[Begin Source document]

The Everlasting Emergency: Centres for Extraordinary Reception (CAS)

As we have argued time and time again, the emergency management of
migration is not solely aggravated by the alarming state of reception in
governmental centres and sorting structures: we must add to this the issue of
informal centres, the so-called Centres for Extraordinary Reception (CAS),
whose number is growing, and whose reception more often than not is only
limited to food and accommodation.

CAS centres include a number of structures (hotels, B&B, private
housing, rentals), whose managers have signed a contract with the local
prefecture, by which he or she pledges to offer a reception service, against a daily
fee of 30-35€ per migrant.

CAS centres are only too often completely unprepared in terms of
reception, and we can track one of the causes for this situation back to the
very first rule within such an agreement, that is, that the sole essential
requirement is room availability. It matters very little that that the
individual who will take care of the reception itself has little to no
experience or particular inclination for this activity, and that the quality of
the reception will probably be tailored exclusively towards profit, and not
people (a profit which is higher the lower the costs per migrant are). After all, the priority of economic reasons
can be found anywhere within the first reception business!

[End Source document]
[Begin Collected data]

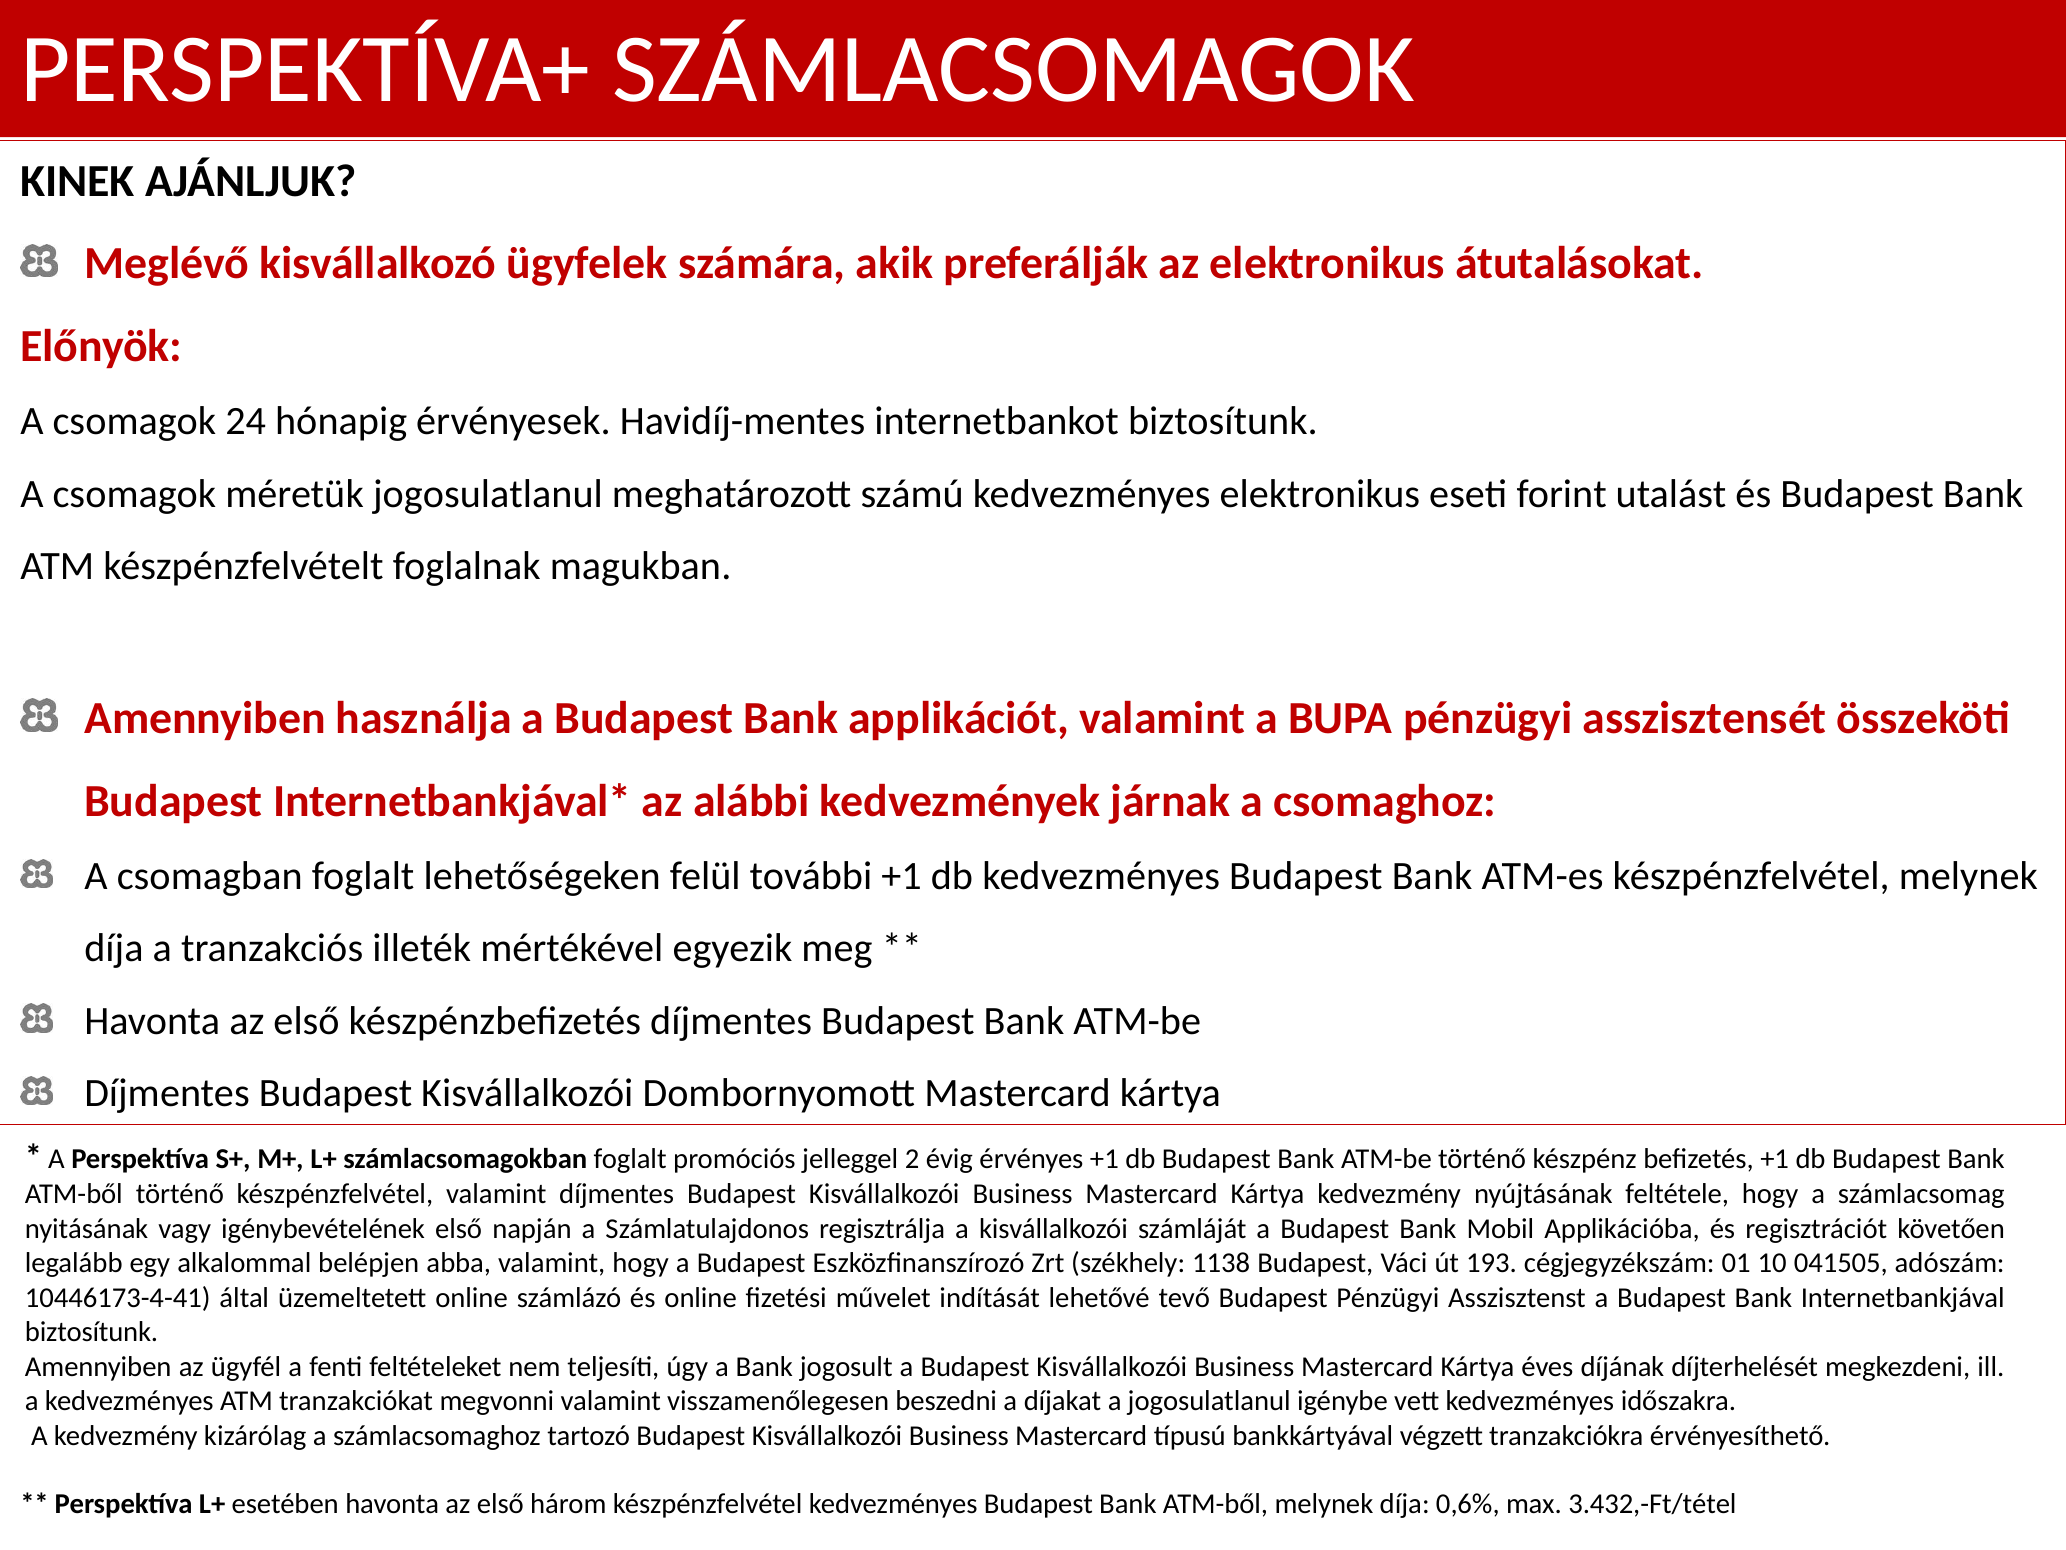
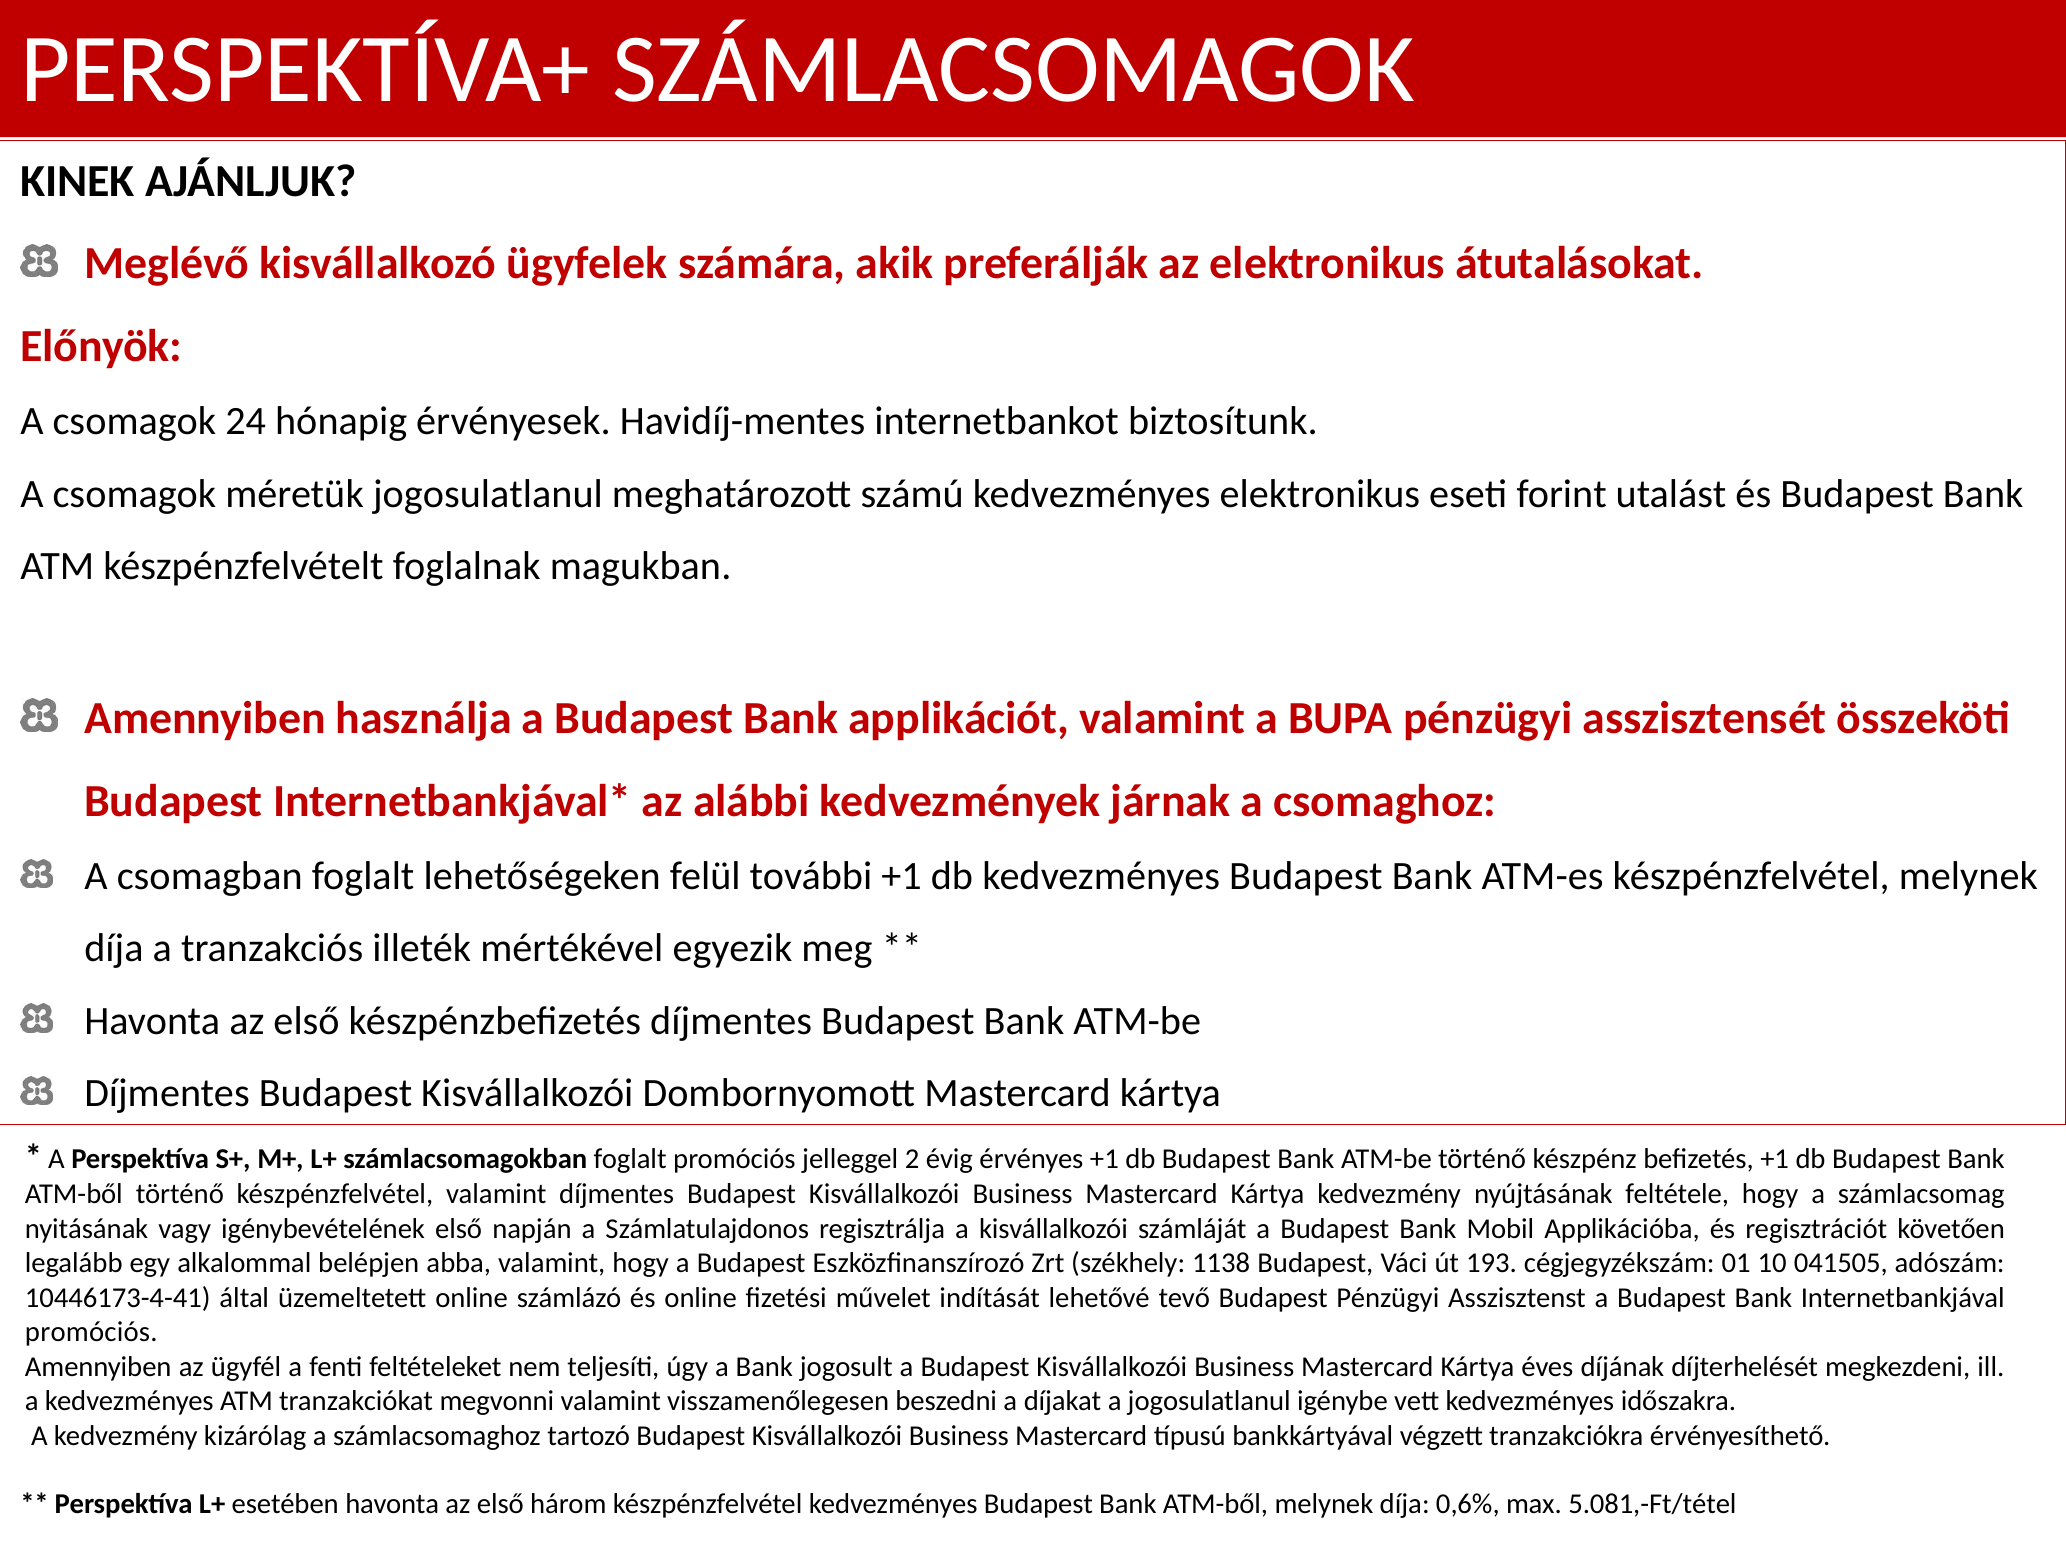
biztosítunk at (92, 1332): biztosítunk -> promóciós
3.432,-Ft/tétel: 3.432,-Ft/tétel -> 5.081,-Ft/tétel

[End Collected data]

§ **Direction**: Resume the text on Centres for Extraordinary Reception, picking up right after its final sentence. The listing plays no part in what comes next.

§ **Task answer**:
This lack of preliminary conditions is followed by the lack of a control
system for such structures: even if geared only towards an emergency situation,
CAS centres are often those structures where asylum seekers spend the entire
period of their stay (until their hearing at the local commission), deprived of
fundamental services such as legal and socio-psychological support.

It is therefore interesting to analyse which are the juridical premises
of this type of reception, which is based on the agreements between private
managers and the Prefecture.

The most recently updated measure by the Ministry for Internal Affairs
is a letter dated 20 March 2014, whose subject was “Inflow of foreign citizens
following further disembarkations in Italian shores”, which is the key to
understanding the reality of CAS centres, and the nature of the agreements.

This letter illustrates a further emergency plan, in addition to the one
which had previously activated 115 structures, for a total of 5,500 places.
Because of the high number of arrivals, and because of the necessity to
“distribute said foreigners nationwide”, the letter demands that Prefectures
should find structures in their respective territories, for a total of 2,400
places. The deadline for the duration of said agreements is June 30 2014.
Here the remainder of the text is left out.